I'm particularly happy to discover that the other contributors to this issue include Juan Enriquez (Next Big Thing: A New You), Martin van Creveld (Next Big Thing: Anger Management), and Alvin Toffler (Next Big Thing: A Bigger Big Bang?).

That will likely be the last general, intro-to-resilience piece I do. Time to focus on what it means.

Comments

"There are always limits to resilience."

Donella Meadows, _Thinking in Systems_

Would be good to keep that idea in mind.

Gmoke, absolutely. That's the essence of thresholds. Resilience itself is neither good nor bad, from any given context, but rather a system state descriptor.

I might disagree with how you define "sustainability" Jamais. Really I don't think the modern context of the word has any true meaning...certainly not in industry. That's partly why the first essential step is to reclaim the absolute definition of words:

http://www.merriam-webster.com/dictionary/sustain%5B1%5D

So I'm not sure I'd agree that sustainability is a brittle state. Under your subjective definition, sure, but we live in a world where what's true for you is true for you, and what's true for me is true for me...ultimately does not exist. Nature is ultimate arbiter...apart from any linguistics argument about the relativism of words. I'm talking biogeological conditions, these are absolute...not perfect, but as shadows and forms on the wall in Plato's proverbial cave. They relate to stuff that has absolute meaning.

Hi Jamais,

I really enjoyed your article, as I'm studying sustainable design frameworks and the topic of resiliency also arose.

To complement my research and graphic design for my blog readers, I took your 8 principles and put them into an infographic, with attribution to you: http://bit.ly/19LZPs

Thanks for the inspiration!

Your work on resilience is great, but do you really need to set up "sustainability" as a straw man just to put forth the resiliency concept as useful? I don't know of anyone working on community sustainability that would define it in the rigid and limited way that you did. Instead, our conversations are very much infused with concepts of flexibility, decentralization, relocalization, collaboration, transparency, etc. The push towards sustainability already has many elements of resiliency and systems thinking being expressed by citizens working in their communities.
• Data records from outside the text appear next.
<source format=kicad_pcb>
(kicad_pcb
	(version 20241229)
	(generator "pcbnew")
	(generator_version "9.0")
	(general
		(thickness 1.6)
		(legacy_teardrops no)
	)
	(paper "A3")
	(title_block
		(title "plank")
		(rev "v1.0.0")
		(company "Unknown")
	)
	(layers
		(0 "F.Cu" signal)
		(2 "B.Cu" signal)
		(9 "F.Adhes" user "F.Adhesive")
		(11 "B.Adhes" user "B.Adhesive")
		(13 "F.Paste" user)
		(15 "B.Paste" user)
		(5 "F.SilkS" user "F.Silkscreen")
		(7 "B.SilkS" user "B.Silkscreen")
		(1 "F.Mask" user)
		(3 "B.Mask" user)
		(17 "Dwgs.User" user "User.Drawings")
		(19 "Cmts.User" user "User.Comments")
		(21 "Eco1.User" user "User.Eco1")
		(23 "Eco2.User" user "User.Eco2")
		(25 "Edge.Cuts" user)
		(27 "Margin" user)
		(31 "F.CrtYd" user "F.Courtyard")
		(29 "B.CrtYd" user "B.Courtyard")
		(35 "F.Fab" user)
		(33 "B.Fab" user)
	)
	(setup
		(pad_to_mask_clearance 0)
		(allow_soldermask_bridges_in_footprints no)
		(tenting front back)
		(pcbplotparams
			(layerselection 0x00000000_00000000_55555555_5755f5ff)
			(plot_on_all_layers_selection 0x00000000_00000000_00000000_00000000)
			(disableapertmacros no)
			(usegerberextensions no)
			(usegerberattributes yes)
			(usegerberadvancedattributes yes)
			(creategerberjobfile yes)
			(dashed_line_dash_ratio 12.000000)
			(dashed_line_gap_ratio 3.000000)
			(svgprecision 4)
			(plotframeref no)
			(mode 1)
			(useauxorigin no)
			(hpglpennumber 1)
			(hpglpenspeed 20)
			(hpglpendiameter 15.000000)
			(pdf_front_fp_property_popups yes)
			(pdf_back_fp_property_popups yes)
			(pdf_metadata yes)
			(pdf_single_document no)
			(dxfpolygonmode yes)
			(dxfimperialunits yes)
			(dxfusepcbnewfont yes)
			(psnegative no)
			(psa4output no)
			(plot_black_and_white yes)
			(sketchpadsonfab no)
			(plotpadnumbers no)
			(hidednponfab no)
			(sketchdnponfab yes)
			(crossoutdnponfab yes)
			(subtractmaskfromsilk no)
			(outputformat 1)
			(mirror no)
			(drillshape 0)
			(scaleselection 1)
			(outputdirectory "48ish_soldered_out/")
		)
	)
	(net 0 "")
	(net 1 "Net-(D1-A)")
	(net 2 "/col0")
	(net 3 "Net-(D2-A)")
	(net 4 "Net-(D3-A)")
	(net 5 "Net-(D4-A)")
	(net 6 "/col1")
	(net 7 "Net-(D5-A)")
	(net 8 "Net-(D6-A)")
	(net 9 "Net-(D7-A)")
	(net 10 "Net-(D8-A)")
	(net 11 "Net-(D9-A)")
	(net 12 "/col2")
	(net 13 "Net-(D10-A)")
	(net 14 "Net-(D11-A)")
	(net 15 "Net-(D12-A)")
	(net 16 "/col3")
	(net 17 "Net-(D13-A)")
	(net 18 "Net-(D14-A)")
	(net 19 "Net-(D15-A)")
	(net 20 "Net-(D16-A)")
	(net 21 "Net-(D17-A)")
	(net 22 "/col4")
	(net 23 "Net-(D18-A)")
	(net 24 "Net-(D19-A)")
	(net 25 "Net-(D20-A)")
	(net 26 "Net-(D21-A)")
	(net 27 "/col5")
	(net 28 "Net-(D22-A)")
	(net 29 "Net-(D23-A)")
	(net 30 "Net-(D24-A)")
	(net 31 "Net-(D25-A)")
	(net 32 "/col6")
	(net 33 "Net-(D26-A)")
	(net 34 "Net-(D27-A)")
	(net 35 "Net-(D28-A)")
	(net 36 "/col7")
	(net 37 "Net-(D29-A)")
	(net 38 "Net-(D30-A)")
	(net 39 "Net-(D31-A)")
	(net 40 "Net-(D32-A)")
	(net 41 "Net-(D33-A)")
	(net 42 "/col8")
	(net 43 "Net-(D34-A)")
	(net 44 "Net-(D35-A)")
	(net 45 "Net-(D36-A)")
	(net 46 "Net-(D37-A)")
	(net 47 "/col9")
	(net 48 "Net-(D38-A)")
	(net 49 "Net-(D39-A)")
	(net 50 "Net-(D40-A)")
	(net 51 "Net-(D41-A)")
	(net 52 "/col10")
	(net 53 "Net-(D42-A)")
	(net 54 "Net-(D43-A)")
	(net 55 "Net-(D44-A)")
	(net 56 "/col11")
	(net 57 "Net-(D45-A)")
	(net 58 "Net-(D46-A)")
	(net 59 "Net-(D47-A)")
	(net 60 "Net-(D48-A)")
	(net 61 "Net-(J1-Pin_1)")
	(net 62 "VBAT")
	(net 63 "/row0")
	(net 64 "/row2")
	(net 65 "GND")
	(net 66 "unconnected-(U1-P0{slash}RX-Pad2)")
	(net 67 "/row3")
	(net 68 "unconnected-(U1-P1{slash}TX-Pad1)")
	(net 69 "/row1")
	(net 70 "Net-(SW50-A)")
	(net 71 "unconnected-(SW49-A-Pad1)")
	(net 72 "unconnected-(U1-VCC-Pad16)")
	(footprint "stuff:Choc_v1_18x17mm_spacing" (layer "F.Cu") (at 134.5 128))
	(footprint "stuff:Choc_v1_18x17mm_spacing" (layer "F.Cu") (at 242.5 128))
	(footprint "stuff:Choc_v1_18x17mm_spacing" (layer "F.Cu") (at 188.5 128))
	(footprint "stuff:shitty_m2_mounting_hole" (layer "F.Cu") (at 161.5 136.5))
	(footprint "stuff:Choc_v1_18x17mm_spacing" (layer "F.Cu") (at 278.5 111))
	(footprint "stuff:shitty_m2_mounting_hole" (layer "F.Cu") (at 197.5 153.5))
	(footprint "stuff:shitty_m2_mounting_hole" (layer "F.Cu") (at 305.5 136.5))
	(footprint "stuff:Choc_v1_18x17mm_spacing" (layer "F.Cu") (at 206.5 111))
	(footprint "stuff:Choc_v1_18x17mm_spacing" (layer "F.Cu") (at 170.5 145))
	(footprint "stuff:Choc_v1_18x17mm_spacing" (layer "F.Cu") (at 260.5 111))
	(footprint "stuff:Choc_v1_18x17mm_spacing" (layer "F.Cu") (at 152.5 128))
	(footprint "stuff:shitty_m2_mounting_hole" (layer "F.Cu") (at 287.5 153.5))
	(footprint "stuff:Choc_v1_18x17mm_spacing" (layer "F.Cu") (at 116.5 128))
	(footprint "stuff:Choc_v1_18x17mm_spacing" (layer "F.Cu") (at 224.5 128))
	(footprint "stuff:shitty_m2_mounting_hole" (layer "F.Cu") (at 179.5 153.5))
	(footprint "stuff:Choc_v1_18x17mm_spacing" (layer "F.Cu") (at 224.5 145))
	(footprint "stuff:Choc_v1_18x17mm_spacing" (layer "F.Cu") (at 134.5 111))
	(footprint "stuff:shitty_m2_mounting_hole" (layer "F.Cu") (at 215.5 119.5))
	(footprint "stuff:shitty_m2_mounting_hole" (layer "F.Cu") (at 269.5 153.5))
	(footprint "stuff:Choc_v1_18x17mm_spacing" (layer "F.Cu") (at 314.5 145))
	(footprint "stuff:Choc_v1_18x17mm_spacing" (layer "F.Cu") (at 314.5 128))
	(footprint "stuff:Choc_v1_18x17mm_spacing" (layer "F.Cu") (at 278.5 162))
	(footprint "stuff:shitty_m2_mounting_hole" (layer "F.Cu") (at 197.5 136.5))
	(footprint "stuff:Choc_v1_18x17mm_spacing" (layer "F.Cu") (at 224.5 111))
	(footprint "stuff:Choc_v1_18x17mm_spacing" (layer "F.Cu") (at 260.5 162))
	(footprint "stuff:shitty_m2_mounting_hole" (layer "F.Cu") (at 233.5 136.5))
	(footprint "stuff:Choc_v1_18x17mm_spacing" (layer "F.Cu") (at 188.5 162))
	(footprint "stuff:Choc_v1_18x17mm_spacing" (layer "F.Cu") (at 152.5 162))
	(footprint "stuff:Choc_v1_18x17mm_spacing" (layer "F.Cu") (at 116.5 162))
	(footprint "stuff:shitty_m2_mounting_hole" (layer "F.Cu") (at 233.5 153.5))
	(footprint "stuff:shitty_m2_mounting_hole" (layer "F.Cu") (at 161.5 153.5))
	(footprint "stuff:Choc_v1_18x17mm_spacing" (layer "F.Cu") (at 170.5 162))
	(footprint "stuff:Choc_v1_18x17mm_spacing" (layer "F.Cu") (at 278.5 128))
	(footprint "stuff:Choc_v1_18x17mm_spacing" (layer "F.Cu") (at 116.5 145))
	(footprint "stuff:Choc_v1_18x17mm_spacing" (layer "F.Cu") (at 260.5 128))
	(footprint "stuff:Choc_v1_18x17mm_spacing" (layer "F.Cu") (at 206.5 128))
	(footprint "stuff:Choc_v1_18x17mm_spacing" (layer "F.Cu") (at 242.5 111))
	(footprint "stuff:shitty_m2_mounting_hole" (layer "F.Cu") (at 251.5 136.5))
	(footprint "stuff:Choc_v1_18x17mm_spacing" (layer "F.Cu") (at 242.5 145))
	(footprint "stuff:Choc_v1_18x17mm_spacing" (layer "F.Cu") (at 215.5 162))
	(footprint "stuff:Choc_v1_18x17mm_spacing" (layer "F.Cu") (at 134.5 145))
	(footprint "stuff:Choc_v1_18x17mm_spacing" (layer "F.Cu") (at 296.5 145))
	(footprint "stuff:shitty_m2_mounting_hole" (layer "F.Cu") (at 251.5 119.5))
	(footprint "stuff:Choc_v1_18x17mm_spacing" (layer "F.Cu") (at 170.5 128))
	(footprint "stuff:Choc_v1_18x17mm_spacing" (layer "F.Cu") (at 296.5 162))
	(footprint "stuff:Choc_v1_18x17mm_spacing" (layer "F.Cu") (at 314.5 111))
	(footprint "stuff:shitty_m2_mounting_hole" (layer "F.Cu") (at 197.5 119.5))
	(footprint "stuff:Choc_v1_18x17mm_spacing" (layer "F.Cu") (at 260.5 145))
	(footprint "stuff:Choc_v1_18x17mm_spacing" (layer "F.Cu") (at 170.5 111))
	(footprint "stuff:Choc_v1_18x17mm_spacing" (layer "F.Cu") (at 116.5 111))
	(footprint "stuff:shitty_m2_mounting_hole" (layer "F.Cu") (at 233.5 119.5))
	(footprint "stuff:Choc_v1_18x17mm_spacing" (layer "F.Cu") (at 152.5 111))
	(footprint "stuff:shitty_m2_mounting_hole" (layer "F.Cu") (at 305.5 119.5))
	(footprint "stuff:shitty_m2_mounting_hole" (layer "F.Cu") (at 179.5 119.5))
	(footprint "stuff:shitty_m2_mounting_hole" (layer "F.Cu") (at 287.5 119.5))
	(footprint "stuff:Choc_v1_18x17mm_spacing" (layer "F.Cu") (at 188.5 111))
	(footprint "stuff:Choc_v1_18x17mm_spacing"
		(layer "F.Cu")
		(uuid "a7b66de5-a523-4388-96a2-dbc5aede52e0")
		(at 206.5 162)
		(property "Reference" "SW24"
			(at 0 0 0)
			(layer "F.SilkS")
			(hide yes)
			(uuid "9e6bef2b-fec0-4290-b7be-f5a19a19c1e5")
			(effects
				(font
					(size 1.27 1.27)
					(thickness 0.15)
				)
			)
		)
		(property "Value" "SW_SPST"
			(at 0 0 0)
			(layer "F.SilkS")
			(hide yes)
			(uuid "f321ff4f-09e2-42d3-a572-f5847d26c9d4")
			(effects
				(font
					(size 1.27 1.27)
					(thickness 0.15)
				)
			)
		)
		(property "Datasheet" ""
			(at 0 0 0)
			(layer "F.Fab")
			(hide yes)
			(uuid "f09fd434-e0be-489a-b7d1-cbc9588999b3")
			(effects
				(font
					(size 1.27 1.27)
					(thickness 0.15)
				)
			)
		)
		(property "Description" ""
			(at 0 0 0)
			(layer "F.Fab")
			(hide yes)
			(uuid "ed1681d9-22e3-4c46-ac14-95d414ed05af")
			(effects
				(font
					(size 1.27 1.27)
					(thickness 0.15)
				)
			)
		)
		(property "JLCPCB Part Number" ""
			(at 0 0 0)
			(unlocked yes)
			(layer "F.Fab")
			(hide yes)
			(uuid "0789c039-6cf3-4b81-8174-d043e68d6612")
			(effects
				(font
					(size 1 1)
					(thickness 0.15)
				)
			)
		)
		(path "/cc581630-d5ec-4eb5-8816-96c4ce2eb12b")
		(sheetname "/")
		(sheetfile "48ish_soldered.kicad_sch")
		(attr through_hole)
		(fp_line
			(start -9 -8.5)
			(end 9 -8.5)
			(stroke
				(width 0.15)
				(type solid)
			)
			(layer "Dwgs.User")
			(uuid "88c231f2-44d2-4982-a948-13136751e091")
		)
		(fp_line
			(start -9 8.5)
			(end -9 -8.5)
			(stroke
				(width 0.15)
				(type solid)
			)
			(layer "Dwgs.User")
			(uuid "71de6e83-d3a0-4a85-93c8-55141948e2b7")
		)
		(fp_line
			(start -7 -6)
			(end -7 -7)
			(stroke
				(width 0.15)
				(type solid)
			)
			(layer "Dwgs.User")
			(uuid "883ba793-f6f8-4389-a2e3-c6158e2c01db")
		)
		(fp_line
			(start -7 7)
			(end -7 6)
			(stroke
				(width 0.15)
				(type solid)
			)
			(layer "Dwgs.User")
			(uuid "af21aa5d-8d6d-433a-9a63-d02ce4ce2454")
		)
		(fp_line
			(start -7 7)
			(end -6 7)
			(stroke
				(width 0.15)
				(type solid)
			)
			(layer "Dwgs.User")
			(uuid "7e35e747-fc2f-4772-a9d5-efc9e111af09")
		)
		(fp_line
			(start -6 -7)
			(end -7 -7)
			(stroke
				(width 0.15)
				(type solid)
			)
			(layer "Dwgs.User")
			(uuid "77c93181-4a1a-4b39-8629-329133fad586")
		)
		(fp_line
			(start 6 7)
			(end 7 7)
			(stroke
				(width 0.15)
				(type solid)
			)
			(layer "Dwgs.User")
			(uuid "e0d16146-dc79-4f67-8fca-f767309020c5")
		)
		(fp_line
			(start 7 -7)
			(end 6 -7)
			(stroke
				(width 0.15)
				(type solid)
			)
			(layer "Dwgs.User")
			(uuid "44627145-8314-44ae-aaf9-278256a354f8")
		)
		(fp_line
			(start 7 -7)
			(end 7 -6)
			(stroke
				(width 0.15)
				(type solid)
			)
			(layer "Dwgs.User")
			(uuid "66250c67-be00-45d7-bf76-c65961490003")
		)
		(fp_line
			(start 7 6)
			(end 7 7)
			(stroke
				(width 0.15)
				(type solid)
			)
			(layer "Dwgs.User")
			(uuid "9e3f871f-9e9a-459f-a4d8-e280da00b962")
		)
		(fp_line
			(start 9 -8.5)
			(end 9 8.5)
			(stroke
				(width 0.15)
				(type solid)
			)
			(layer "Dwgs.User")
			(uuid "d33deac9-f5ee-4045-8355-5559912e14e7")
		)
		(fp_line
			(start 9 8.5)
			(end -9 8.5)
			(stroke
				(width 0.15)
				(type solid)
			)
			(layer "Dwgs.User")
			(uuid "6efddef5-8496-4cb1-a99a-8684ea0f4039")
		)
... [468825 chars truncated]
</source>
No need to insult their work with false definitions.

I disagree with Gay, there is nothing wrong with bringing up the shortcomings of a word and world of sustainability and especially if its enabling to identify its limitations. The issue I have with the concept of resilience as described its that it's based on the word 'resiliency' which suggests more permanence and entrenchment than does sustainability, thus for me its even more static. The transformative action which you suggest as a result of adaptation is not adequately transmitted by the word resiliency. I would even go further to say that the word suggests more the view of how to maintain the status quo (existentially) while the world around us changes. Sustainability, although imperfect, incorporates the view that human intervention can be changed with an outlook towards the future.

Patrick:

I believe Gay was not criticizing Jamais for criticizing the shortcomings of the word sustainability, but rather because Gay (and I) believe that he's defining it incorrectly, i.e., the strawman argument.

Permanence need not be static or entrenched, necessarily. That might be an engineer's view, but certainly not the mindset of an ecologist.

Nassim Nicholas Taleb says "The antifragile is beyond the resilient or robust. The resilient resists shocks and stays the same; the antifragile gets better and better."

However, I see this kind of resilience, based on the corresponding principles, as what Taleb is calling antifragile.

Resilience then emerges as the opposite of fragile.